Couac politique et sportif à Cortina. Le porte-drapeau ukrainien Vladislav Heraskevych, qui devait disputer jeudi le skeleton, a été disqualifié par le CIO, au bout de plusieurs jours de palabres, en raison de sa ferme intention de porter un casque mémoriel lié au conflit avec la Russie.
Ukraine: le porte-drapeau perd son bras de fer
Le porte-drapeau ukrainien Vladislav Heraskevych, engagé en skeleton avec une chance réelle de médaille, devait s'élancer à partir de 09h30 sur la piste de Cortina. Mais, malgré des pourparlers jusqu'à la dernière minute, il a finalement été disqualifié par le CIO. En cause, sa ferme intention, malgré l'opposition de l'instance olympique, de porter un casque honorant plusieurs coéquipiers tués lors du conflit avec la Russie, comme il l'avait fait lundi lors des premiers entraînements. Le CIO, soucieux de maintenir une neutralité politique «conforme à la règlementation», lui avait proposé de porter un brassard noir à la place de ce casque. En vain. «C'est le prix de notre dignité», a réagi sur X après sa disqualification Vladyslav Heraskevych, 27 ans, qui a reçu le soutien du président ukrainien Volodymyr Zelensky.
Ski alpin: Brignone juste à temps
Federica Brignone n'a pas encore de médaille autour du cou, mais elle a déjà gagné: gravement blessée à la jambe gauche en avril, l'Italienne a remporté une pénible course contre-la-montre afin d'être rétablie à temps pour les JO-2026 et le super-G.
Dix mois après une double fracture du tibia-péroné, elle va vivre le rendez-vous le plus important de sa carrière, à domicile.
Mais elle n'est pas la seule Italienne à pouvoir briller à Cortina. Après avoir complété sa collection de médailles en descente (3ᵉ dimanche après l'or en 2018 et l'argent en 2022), Sofia Goggia, leader de la Coupe du monde de la spécialité, a déjà l'esprit libéré.
L'Allemande Emma Aicher, après avoir tutoyé l'or en descente et combiné par équipes, vise aussi le plus beau métal.
Snowboard: Chloé Kim vise un triplé inédit
Superstar du half-pipe, la snowboardeuse américaine Chloé Kim ambitionne d'empocher un troisième titre consécutif, un exploit immense jamais réalisé, pas même par le légendaire Shaun White, titré en 2006, 2010, puis 2018 après avoir échoué au pied du podium en 2014.
Kim, 25 ans et championne olympique à Pyeongchang et Pékin, a écrasé la concurrence lors des qualifications mercredi dès son premier passage, en obtenant une note de 90,25 points. «Je me sens bien, j'ai réussi à poser tous les éléments de mon run final», a commenté l'athlète américaine.
Blessée à l'épaule à un mois des JO, elle n'a montré aucun signe de nervosité au moment de se lancer dans le half-pipe de Livigno et semble avoir éteint tous les doutes sur sa forme.

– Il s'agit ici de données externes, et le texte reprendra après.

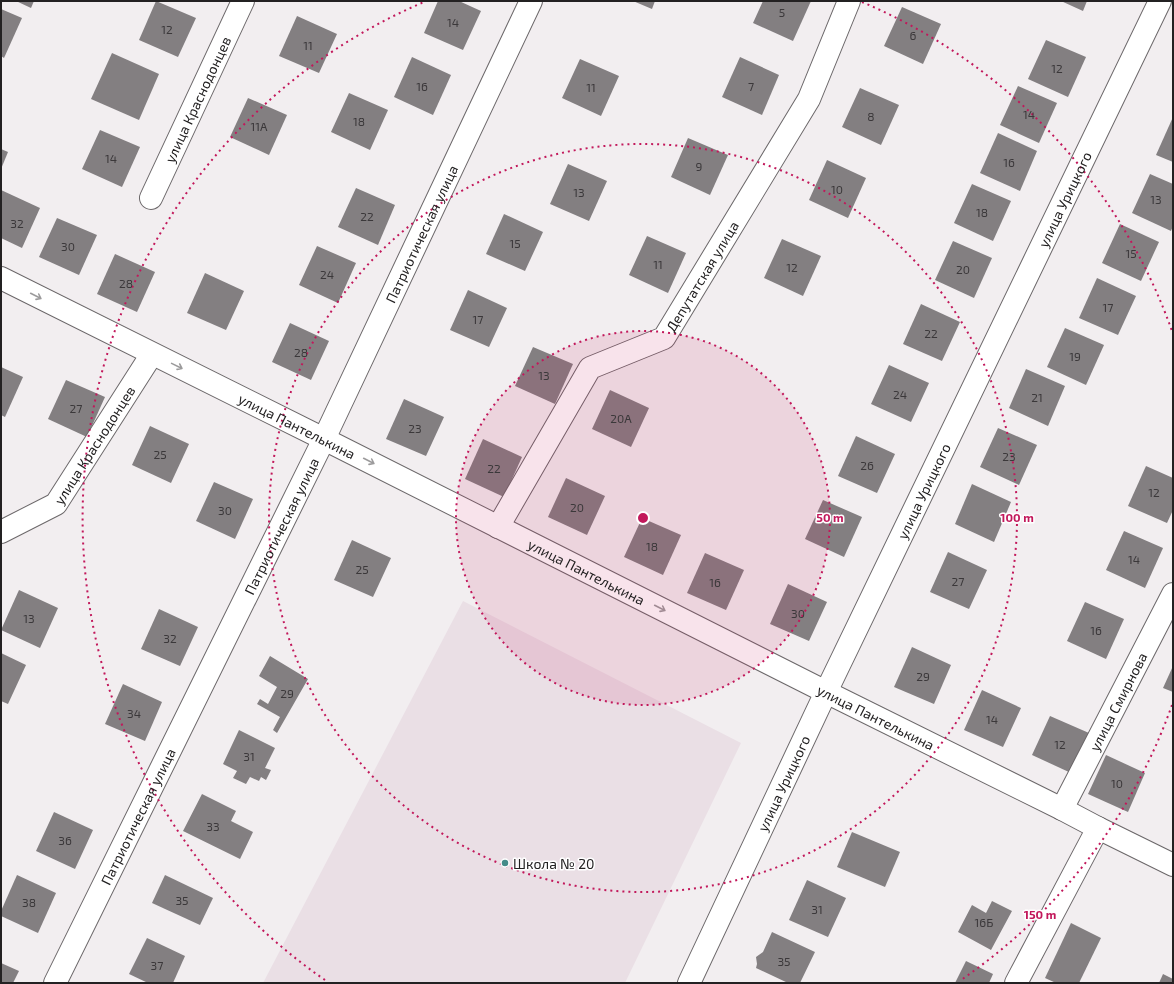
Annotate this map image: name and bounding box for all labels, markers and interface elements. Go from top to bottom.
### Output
house number: 5 [779,5,785,19]
house number: 14 [447,15,459,29]
house number: 12 [161,22,173,36]
house number: 6 [910,28,917,42]
street label: улица Краснодонцев [160,33,234,165]
house number: 11 [303,38,313,52]
house number: 12 [1051,61,1063,75]
house number: 16 [416,79,428,93]
house number: 7 [748,79,754,93]
house number: 11 [586,80,596,94]
house number: 14 [1023,107,1035,121]
house number: 8 [867,109,875,123]
house number: 18 [353,114,365,128]
house number: 11А [250,119,268,133]
street label: улица Урицкого [1034,149,1095,250]
house number: 14 [105,151,117,165]
house number: 16 [1003,155,1015,169]
house number: 9 [696,159,703,173]
street label: Патриотическая улица [381,162,461,305]
house number: 10 [831,182,843,196]
house number: 13 [573,185,585,199]
house number: 13 [1150,192,1162,206]
house number: 18 [976,205,988,219]
house number: 22 [360,209,374,223]
house number: 32 [10,216,24,230]
street label: Депутатская улица [662,218,742,334]
house number: 15 [509,236,521,250]
house number: 30 [61,239,75,253]
house number: 15 [1125,246,1137,260]
house number: 11 [653,257,663,271]
house number: 12 [786,260,798,274]
house number: 20 [956,262,970,276]
house number: 24 [320,267,334,281]
house number: 28 [119,276,133,290]
one-way arrow [30,292,42,300]
house number: 17 [1103,300,1113,314]
house number: 17 [473,312,483,326]
house number: 22 [924,326,938,340]
house number: 28 [294,345,308,359]
house number: 19 [1069,349,1081,363]
one-way arrow [171,363,183,370]
house number: 13 [538,368,550,382]
street label: улица Краснодонцев [50,382,138,507]
house number: 24 [893,387,907,401]
street label: улица Пантелькина [236,389,359,462]
house number: 21 [1031,390,1043,404]
house number: 27 [70,401,82,415]
house number: 20А [610,411,632,425]
house number: 23 [408,421,422,435]
street label: улица Урицкого [893,440,954,542]
house number: 25 [153,447,167,461]
house number: 23 [1002,449,1016,463]
street label: Патриотическая улица [240,455,322,597]
one-way arrow [363,458,375,466]
house number: 26 [860,458,874,472]
house number: 22 [487,461,501,475]
house number: 12 [1148,485,1160,499]
house number: 20 [570,500,584,514]
house number: 30 [218,503,232,517]
text: 50 m [816,510,844,524]
text: 100 m [1000,510,1034,524]
centre of rings [636,511,650,525]
street label: улица Пантелькина [525,535,648,608]
house number: 18 [646,539,658,553]
house number: 14 [1128,552,1140,566]
house number: 25 [355,562,369,576]
house number: 27 [952,574,964,588]
house number: 16 [709,575,721,589]
one-way arrow [654,605,666,612]
house number: 30 [791,606,805,620]
house number: 13 [23,611,35,625]
house number: 16 [1090,623,1102,637]
house number: 32 [163,631,177,645]
street label: улица Смирнова [1085,649,1150,754]
house number: 29 [916,669,930,683]
street label: улица Пантелькина [815,681,938,753]
house number: 29 [280,686,294,700]
house number: 34 [127,706,141,720]
house number: 14 [986,712,998,726]
street label: улица Урицкого [753,732,813,834]
house number: 12 [1054,737,1066,751]
street label: Патриотическая улица [96,745,178,887]
house number: 31 [243,749,255,763]
house number: 10 [1111,776,1123,790]
house number: 33 [206,819,220,833]
house number: 36 [58,833,72,847]
place label: Школа № 20 [513,855,594,872]
marker: Школа № 20 [500,858,510,868]
house number: 35 [175,893,189,907]
house number: 38 [22,895,36,909]
house number: 31 [811,902,823,916]
text: 150 m [1024,907,1056,921]
house number: 16Б [975,915,993,929]
house number: 35 [777,954,791,968]
house number: 37 [151,958,163,972]

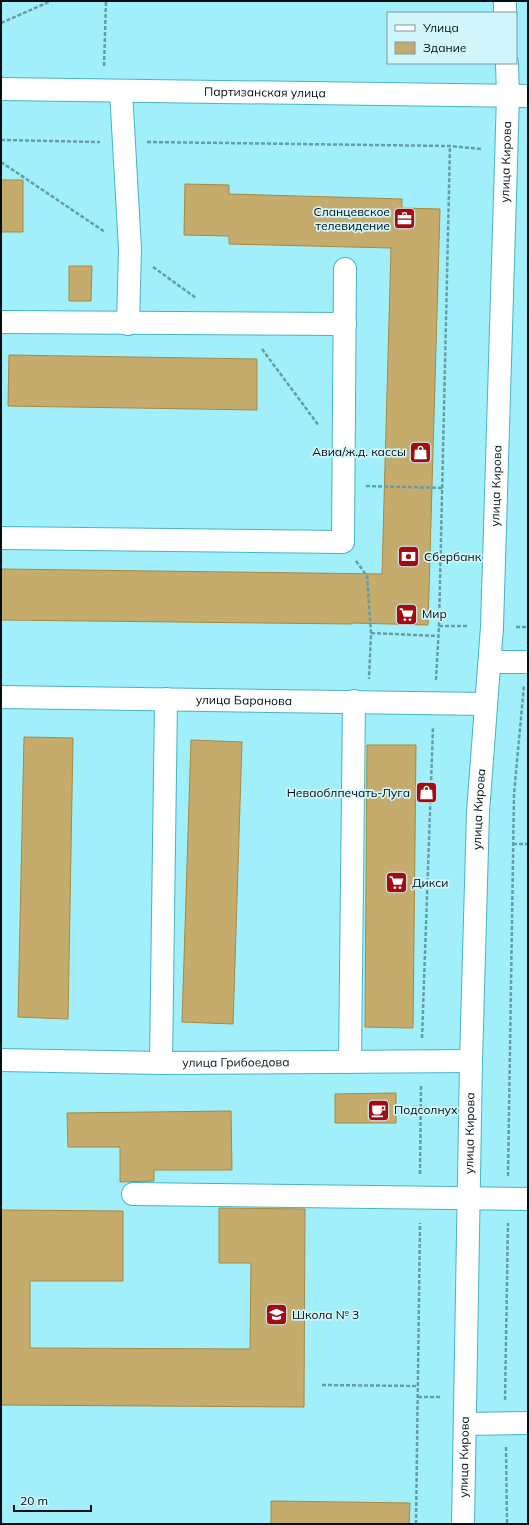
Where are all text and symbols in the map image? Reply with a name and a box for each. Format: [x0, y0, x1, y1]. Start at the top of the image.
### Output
legend [387, 12, 517, 64]
text: Улица [422, 20, 459, 35]
text: Здание [423, 40, 467, 55]
street label: Партизанская улица [204, 84, 326, 100]
street label: улица Кирова [497, 121, 514, 203]
place label: Сланцевское телевидение [313, 204, 390, 233]
office icon: Сланцевское телевидение [392, 206, 418, 232]
shop icon: Авиа/ж.д. кассы [408, 439, 434, 465]
place label: Авиа/ж.д. кассы [312, 444, 406, 459]
street label: улица Кирова [487, 445, 504, 527]
bank icon: Сбербанк [396, 544, 422, 570]
place label: Сбербанк [424, 549, 482, 564]
supermarket icon: Мир [394, 601, 420, 627]
place label: Мир [422, 606, 447, 621]
street label: улица Баранова [196, 692, 292, 708]
street label: улица Кирова [469, 768, 488, 850]
shop icon: Неваоблпечать-Луга [413, 780, 439, 806]
place label: Неваоблпечать-Луга [287, 785, 410, 800]
supermarket icon: Дикси [384, 870, 410, 896]
place label: Дикси [412, 875, 448, 890]
street label: улица Грибоедова [182, 1054, 290, 1070]
street label: улица Кирова [461, 1092, 477, 1174]
cafe icon: Подсолнух [366, 1097, 392, 1123]
place label: Подсолнух [394, 1102, 458, 1117]
school or university icon: Школа № 3 [264, 1302, 290, 1328]
place label: Школа № 3 [292, 1307, 359, 1322]
street label: улица Кирова [455, 1416, 472, 1498]
scale bar [14, 1487, 91, 1513]
text: 20 m [20, 1493, 48, 1508]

Ski de bosses: Kingsbury pour une quatrième médaille
Détenteur du plus beau palmarès de l'histoire de la discipline, Mikaël Kingsbury, vise une quatrième médaille olympique après l'argent en 2014 et 2022 et l'or en 2018.
Le Canadien de 33 ans à la longévité rare, archi-dominant depuis 14 ans, a atteint en janvier la barre des 100 victoires en Coupe du monde.
Devenu père il y a deux ans, le «King des bosses», porte-drapeau de son pays en Italie, a déjà prévenu qu'il pourrait tirer sa révérence à l'issue de la saison. Mais il espère réaliser un dernier coup d'éclat olympique.
Le Japonais Ikuma Horishima, médaillé de bronze 2022 et meilleur skieur du premier tour des qualifications, tentera de l'en empêcher.
Short track: Leerdam pour un doublé
Déjà championne olympique du 1.000 mètres, Jutta Leerdam, est prétendante à un autre podium, sur 500m cette fois. Talentueuse sur la glace, la Néerlandaise s'est aussi fait connaître en devenant une figure clivante de la culture «Pop-Sport».
Arrivée à Milan-Cortina en jet privé avec son compagnon, le boxeur-youtubeur américain Jake Paul, pendant que ses coéquipières voyageaient avec la délégation sur un vol commercial, la Néerlandaise ne passe pas inaperçue.
À Milan, elle retrouvera sa compatriote et plus grande rivale Femke Kok, qu'elle a devancée de justesse sur 1.000 mètres.